NOTE: I've been reading recently about the life and times of St. Gildas ~ he's one of those "bridge people" who lived during the end of the pre-Dark Age and into the beginning of the Dark Age itself (and who may have actually seen the comet or asteroid that destroyed civilization in China, Central Asia, and Northern and Western Europe at about 535AD.
There are conditions I would have of the Roman Catholic Church that I'm sure they would not be willing to abide by. I simply don't believe as they do on some things (i.e. works + faith, the eternal virginity of Mary, the physical presence of Jesus' body in the communion wafer, etc.)
If Catholics want to believe those things, that's their choice. I don't, and so will not become a Catholic.
The condition being "promote true doctrine"....

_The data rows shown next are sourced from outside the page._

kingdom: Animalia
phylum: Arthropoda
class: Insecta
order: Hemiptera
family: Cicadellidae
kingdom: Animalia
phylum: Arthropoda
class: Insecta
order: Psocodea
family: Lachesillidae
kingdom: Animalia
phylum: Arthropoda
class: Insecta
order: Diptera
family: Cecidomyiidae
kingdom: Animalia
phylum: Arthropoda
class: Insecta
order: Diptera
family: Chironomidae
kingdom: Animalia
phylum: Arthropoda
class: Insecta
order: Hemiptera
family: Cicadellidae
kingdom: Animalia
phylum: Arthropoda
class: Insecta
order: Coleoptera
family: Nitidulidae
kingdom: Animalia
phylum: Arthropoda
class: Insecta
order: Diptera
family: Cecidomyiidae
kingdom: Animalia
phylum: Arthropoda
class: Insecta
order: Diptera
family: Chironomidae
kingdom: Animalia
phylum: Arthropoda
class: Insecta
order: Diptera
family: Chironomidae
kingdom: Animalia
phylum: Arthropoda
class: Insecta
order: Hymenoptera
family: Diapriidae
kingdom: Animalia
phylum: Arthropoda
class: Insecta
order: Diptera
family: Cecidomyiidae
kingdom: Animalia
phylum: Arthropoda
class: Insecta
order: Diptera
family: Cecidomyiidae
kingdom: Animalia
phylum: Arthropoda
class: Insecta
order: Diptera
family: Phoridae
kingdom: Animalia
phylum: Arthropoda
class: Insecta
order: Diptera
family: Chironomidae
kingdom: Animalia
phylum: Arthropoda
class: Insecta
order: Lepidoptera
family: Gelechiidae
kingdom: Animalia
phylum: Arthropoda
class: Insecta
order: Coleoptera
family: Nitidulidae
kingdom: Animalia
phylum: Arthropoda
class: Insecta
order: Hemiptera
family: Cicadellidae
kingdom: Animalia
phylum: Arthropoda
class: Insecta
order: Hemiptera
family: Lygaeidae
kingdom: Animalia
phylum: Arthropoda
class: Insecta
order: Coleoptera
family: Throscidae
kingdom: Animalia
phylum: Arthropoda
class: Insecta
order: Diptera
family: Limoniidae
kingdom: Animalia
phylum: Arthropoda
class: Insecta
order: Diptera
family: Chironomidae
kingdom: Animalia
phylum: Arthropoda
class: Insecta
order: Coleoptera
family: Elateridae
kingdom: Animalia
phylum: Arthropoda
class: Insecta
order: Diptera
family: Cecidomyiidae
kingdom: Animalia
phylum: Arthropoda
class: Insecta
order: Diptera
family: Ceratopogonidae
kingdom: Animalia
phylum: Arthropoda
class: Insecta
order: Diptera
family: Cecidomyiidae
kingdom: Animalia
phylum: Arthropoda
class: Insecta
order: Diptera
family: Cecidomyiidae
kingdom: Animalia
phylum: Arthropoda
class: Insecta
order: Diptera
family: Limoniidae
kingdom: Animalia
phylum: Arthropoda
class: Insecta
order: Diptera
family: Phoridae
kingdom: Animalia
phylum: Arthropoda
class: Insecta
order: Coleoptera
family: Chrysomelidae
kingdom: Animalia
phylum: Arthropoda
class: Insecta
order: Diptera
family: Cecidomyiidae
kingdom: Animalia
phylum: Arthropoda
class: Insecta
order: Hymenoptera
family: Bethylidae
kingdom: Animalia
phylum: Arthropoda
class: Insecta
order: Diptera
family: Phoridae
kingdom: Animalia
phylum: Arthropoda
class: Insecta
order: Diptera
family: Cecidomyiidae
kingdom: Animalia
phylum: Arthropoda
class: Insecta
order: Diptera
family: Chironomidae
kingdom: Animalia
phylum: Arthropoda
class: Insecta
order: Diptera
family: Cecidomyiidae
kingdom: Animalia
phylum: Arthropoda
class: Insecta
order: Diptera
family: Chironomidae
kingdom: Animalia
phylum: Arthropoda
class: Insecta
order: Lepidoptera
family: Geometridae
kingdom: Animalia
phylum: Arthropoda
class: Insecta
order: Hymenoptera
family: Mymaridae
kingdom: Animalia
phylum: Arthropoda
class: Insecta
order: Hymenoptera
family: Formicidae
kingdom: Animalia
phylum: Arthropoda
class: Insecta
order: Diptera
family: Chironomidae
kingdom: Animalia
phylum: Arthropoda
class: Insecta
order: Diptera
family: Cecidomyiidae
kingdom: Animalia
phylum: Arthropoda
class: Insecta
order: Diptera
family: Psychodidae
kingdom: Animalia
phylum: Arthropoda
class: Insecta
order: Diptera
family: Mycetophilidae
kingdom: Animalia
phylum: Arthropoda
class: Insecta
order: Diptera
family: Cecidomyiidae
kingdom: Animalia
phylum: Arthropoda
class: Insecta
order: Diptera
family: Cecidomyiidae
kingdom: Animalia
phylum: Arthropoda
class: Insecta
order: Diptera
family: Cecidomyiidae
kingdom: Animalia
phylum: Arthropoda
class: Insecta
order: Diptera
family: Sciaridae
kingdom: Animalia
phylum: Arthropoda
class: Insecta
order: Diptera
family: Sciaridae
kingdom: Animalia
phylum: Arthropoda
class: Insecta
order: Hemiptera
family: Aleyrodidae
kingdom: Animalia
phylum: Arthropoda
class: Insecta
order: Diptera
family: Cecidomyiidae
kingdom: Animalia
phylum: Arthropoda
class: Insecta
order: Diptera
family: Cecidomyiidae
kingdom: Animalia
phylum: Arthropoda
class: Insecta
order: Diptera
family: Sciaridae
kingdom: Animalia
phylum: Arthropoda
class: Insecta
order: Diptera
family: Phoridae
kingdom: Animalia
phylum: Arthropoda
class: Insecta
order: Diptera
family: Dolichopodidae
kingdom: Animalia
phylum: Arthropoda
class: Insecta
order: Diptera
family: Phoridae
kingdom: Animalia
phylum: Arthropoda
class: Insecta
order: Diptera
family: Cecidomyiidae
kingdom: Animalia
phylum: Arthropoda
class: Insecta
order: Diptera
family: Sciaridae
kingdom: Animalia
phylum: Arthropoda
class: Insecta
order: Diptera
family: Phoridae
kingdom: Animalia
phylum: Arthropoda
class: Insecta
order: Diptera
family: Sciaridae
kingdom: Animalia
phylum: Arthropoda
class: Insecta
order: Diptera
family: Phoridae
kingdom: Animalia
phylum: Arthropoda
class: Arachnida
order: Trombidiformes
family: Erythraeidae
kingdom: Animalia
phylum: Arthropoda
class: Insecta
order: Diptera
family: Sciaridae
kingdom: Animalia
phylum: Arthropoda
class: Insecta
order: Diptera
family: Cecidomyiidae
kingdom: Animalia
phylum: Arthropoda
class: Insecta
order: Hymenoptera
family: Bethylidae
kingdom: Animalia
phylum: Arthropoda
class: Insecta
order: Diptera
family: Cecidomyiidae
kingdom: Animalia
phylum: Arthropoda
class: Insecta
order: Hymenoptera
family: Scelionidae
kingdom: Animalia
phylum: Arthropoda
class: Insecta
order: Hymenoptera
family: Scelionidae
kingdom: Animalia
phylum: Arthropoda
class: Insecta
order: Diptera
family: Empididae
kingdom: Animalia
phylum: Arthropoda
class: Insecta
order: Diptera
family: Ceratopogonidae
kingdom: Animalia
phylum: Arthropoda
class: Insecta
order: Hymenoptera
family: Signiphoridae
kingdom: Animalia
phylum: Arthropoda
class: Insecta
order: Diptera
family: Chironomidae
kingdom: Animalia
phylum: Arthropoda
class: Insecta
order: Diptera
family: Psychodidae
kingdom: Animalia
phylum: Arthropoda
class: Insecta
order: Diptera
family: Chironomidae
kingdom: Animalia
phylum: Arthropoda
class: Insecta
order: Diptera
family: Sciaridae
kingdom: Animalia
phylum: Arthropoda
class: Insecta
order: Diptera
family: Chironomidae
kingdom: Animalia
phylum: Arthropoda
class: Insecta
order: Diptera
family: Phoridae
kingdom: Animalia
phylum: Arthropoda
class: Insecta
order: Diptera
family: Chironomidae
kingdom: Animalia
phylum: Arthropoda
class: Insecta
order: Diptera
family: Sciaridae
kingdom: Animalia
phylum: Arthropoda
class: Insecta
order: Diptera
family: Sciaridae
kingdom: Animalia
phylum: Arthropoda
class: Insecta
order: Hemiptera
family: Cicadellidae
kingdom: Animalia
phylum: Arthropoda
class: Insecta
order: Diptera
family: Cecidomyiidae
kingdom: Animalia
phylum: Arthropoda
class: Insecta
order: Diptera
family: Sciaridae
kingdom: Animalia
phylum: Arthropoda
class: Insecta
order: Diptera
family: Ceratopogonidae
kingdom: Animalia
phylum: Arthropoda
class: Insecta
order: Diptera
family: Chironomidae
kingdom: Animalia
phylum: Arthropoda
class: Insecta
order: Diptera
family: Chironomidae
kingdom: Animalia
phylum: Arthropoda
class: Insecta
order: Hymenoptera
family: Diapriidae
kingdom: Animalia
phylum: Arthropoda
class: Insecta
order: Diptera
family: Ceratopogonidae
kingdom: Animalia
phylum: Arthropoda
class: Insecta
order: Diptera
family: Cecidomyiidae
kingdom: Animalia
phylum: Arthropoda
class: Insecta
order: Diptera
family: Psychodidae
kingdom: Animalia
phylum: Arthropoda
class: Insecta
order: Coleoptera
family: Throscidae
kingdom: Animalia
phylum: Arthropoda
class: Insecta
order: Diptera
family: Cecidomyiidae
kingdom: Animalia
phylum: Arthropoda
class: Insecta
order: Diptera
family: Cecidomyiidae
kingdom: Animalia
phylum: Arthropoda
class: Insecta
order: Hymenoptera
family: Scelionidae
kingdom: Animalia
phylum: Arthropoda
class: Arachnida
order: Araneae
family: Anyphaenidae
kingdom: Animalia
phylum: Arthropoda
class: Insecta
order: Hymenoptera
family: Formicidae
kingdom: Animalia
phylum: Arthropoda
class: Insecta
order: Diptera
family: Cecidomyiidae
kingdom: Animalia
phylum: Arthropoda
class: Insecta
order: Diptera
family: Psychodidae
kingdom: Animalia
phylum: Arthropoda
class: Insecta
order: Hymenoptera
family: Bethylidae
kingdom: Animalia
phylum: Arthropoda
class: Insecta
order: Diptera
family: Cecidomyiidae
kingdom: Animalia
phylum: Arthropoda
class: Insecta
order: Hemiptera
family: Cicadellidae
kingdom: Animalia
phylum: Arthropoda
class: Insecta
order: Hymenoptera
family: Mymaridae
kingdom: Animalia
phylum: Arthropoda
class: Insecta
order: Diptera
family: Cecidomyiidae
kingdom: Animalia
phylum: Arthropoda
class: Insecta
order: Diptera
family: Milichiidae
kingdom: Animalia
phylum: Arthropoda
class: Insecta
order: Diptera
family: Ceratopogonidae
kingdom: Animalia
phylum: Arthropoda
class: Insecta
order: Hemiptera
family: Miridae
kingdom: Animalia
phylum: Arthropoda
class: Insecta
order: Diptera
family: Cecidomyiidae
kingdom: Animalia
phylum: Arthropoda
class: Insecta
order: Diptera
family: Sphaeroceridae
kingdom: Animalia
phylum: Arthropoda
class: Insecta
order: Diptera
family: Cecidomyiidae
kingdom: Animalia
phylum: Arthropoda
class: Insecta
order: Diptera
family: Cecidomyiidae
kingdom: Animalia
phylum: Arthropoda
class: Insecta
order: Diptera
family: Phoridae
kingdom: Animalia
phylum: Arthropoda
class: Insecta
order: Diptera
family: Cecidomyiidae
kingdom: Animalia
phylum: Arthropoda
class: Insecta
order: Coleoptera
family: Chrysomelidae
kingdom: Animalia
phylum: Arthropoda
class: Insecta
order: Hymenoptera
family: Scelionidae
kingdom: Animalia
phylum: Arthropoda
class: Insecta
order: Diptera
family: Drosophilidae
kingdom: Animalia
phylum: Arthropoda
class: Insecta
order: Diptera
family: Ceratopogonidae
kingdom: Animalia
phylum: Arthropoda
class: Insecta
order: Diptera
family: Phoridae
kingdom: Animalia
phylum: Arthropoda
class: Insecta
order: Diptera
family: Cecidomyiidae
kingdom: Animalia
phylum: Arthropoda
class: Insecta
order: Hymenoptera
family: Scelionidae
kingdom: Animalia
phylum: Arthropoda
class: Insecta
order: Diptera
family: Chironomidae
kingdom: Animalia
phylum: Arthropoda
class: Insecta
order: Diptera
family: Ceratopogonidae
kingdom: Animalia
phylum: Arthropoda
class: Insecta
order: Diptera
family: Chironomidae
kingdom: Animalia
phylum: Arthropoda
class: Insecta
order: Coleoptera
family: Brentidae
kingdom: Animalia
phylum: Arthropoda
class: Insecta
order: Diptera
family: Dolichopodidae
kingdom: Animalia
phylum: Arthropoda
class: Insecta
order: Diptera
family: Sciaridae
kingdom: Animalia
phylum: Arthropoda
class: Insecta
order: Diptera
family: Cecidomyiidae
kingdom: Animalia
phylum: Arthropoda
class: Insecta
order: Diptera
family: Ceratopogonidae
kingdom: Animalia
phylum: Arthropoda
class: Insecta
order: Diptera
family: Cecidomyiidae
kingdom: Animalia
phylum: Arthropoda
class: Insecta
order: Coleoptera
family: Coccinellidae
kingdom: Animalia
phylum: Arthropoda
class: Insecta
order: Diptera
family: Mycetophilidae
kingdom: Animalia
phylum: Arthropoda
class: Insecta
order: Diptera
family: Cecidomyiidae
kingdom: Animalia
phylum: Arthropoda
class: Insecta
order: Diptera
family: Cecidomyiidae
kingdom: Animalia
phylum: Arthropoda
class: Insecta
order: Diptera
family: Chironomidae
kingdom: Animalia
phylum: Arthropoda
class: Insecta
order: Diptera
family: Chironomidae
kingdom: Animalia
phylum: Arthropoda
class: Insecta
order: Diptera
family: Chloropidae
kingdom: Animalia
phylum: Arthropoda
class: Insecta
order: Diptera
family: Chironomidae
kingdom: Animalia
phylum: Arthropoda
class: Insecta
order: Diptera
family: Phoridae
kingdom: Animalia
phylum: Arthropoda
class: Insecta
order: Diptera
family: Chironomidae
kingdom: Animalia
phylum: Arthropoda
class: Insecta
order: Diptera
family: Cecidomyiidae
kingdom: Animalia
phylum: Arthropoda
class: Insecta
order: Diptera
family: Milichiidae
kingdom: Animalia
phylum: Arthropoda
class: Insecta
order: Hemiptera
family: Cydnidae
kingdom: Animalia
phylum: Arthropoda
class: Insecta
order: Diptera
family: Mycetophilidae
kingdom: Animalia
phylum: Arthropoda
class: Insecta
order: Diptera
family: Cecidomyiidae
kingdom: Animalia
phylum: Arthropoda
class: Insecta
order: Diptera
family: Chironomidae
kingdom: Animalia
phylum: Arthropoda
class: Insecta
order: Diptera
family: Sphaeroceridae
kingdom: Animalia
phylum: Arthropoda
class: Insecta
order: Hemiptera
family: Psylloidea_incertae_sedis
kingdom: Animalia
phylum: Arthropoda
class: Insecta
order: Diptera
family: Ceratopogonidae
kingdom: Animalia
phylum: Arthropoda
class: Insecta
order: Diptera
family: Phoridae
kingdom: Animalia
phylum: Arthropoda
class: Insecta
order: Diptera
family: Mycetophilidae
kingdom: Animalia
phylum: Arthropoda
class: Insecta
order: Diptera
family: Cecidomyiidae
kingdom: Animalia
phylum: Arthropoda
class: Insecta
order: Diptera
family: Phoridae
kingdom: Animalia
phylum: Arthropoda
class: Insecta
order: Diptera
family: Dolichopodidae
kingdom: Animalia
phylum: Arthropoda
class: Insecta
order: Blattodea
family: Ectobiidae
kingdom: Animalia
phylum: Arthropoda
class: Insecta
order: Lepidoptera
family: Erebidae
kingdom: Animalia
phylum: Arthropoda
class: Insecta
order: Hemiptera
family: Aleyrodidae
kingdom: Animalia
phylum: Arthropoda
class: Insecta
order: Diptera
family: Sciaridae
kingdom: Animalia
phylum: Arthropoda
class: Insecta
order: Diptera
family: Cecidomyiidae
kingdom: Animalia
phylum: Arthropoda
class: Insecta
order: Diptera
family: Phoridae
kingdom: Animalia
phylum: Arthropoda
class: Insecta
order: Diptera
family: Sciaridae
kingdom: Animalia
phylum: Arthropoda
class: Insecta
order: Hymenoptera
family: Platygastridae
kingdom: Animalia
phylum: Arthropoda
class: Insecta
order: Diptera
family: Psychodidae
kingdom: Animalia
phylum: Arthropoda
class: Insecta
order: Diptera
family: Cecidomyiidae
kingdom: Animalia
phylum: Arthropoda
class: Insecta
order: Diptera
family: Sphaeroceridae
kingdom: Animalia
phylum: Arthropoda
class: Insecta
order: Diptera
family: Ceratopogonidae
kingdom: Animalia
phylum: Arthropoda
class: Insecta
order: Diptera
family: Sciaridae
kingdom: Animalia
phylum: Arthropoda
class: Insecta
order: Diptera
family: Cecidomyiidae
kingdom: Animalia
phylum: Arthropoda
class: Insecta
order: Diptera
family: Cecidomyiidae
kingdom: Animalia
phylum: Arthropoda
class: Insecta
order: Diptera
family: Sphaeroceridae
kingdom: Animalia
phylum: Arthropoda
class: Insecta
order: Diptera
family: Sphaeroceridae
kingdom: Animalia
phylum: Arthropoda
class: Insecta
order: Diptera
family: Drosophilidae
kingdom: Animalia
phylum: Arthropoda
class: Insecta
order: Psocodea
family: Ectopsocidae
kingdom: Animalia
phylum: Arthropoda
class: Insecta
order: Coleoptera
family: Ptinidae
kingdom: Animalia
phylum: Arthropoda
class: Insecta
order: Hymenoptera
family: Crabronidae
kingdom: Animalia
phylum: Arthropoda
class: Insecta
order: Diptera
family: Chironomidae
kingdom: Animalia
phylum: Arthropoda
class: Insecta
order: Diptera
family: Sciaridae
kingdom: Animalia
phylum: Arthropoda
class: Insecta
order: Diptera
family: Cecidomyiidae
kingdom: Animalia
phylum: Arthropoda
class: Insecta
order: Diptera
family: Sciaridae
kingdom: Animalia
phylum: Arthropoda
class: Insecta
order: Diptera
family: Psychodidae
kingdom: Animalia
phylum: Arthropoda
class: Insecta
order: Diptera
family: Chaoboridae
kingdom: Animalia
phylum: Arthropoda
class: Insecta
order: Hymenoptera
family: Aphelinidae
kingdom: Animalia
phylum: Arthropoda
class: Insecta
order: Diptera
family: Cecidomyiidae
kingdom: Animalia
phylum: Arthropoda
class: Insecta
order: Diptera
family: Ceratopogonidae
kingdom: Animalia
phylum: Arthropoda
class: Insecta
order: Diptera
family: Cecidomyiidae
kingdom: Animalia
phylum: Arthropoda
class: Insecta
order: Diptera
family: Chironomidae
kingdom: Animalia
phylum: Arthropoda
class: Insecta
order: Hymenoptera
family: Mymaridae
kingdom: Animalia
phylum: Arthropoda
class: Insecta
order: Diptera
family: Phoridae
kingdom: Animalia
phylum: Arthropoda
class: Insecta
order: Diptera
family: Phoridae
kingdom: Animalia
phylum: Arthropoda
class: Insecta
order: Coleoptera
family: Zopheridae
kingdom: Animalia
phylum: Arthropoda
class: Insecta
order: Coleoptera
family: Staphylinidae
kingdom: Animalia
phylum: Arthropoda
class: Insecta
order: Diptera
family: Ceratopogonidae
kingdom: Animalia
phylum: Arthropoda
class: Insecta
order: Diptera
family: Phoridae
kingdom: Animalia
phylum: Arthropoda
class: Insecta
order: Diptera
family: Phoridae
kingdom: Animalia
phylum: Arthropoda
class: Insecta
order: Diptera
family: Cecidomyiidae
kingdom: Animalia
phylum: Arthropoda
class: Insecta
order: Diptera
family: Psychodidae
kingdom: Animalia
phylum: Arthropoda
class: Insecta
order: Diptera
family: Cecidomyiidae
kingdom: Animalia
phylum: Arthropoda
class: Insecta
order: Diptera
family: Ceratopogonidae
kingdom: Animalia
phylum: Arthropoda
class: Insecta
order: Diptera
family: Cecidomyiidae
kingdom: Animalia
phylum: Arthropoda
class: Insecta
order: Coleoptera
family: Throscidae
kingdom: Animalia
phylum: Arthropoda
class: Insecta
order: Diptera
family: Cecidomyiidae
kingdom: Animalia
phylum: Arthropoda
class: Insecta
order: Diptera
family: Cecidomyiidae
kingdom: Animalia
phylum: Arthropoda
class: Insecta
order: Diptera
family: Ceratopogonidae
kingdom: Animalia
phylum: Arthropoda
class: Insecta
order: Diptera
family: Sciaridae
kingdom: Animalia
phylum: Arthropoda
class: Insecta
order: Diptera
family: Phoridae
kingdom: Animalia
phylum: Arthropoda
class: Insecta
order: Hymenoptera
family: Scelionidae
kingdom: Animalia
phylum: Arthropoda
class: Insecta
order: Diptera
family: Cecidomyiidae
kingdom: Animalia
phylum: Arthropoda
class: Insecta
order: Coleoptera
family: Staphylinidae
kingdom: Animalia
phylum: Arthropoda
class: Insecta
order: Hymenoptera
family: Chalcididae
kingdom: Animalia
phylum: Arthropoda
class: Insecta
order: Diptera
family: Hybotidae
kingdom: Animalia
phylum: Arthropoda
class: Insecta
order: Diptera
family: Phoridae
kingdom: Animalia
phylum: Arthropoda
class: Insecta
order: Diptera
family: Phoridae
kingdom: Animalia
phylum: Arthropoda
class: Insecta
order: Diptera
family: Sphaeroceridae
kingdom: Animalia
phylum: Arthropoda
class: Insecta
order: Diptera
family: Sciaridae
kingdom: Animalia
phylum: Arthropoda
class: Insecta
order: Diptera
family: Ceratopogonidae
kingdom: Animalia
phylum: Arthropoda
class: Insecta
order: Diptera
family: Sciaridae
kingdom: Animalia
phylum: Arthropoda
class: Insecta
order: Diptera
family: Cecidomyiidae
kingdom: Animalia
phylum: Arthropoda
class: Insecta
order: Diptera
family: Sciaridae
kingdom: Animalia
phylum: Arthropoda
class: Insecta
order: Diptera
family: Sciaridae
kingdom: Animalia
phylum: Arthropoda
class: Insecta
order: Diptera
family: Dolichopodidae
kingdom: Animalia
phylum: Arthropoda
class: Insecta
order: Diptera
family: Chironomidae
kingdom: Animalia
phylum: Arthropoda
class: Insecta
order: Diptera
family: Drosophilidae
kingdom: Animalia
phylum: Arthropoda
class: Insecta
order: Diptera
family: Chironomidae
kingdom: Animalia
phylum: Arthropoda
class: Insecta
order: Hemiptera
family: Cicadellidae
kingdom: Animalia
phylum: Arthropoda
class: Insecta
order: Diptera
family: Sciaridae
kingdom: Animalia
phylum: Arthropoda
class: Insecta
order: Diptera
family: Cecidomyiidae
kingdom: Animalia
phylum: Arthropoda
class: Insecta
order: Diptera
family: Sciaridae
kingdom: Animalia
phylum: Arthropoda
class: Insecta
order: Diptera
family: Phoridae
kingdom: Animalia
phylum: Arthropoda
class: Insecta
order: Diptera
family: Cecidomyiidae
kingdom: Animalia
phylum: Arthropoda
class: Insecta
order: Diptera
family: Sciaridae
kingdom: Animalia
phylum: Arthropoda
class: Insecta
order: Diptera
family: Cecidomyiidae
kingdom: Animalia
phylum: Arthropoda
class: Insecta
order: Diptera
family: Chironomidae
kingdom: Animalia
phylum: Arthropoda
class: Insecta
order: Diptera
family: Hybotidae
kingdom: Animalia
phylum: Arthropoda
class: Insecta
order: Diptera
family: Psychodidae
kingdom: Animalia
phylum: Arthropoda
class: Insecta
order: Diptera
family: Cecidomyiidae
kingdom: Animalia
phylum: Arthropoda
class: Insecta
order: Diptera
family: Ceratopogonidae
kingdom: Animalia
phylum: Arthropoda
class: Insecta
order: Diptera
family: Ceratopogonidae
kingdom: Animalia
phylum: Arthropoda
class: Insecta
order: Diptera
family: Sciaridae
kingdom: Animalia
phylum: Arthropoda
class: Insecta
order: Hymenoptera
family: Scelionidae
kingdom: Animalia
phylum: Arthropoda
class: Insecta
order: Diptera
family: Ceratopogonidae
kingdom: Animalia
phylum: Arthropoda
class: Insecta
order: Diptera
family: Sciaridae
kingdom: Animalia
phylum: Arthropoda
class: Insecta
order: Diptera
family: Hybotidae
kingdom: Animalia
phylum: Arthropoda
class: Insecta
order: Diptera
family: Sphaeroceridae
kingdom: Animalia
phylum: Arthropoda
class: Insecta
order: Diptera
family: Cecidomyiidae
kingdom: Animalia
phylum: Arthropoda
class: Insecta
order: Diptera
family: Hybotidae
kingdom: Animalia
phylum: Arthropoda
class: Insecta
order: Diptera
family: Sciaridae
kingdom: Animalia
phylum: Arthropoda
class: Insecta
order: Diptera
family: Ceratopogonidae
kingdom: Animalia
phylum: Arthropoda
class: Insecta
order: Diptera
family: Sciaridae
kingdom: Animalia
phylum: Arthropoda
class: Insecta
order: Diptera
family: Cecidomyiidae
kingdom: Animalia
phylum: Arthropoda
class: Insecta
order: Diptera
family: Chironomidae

Few churches ever adopted the name Protestant. The most commonly adopted designations were rather evangelical and reformed. ... [W]hen the word Protestant came into currency in England (in Elizabethan times), its accepted significance was not objection but avowal or witness or confession (as the Latin protestari meant also to profess)....unfortunate as a name because it implies that Protestantism was mainly an objection. The dissenters in their own statement affirmed that they must protest and testify publicly before God that they could do nothing contrary to His word. The emphasis was less on protest than on witness.
-- from the thread History Lesson: Positively Protestant
The first premise ( the analogy that Protestants are like OWS) is wrong. Protestants are like the TEA Party.
I have no desire to try and turn a Catholic aaway from their obedience to Rome, I merely desire to be allowed to show my obdeniece to God
Imagine that the Occupy Wall Street protest continued for years
What a sad and pathetically lacking undignified and phoney comparison.
The list of abuses, fraud, paganism, Satanism and Islamic (do I repeat myself) influences still permeating the so-called-”Catholic” Church are too numerous for the character limit of this post.
I protest them not because of some idiotic 500 year old forget me not nonsense but for their very apostate deeds precipitated to this very hour.
Good day sir.
Some of us haven’t forgotten what our brothers and sisters were burned at the stake for, and we find no basis for agreement between Christianity and Catholicism.
If we could just get some Mormons (keeping Mitt out of it of course) in here, this could top 1000
Maybe the same day when Catholics drop the nonsense and become Christians?
How Would Roman Catholics Know When to Return to Pure Doctrine and Sound Practice? That is the question.
The conditions were never "satisfied." In fact the RC response to the demands were to issue a series of Anathemas and declare a spiritual and physical war against the reformers.
When the Catholic Church comes back to the biblical doctrines of Grace Alone through faith alone in Christ Alone, then we can have that "full communion" the author mentions. The ball is in the court of the Catholics. The Catholic Church needs to reform.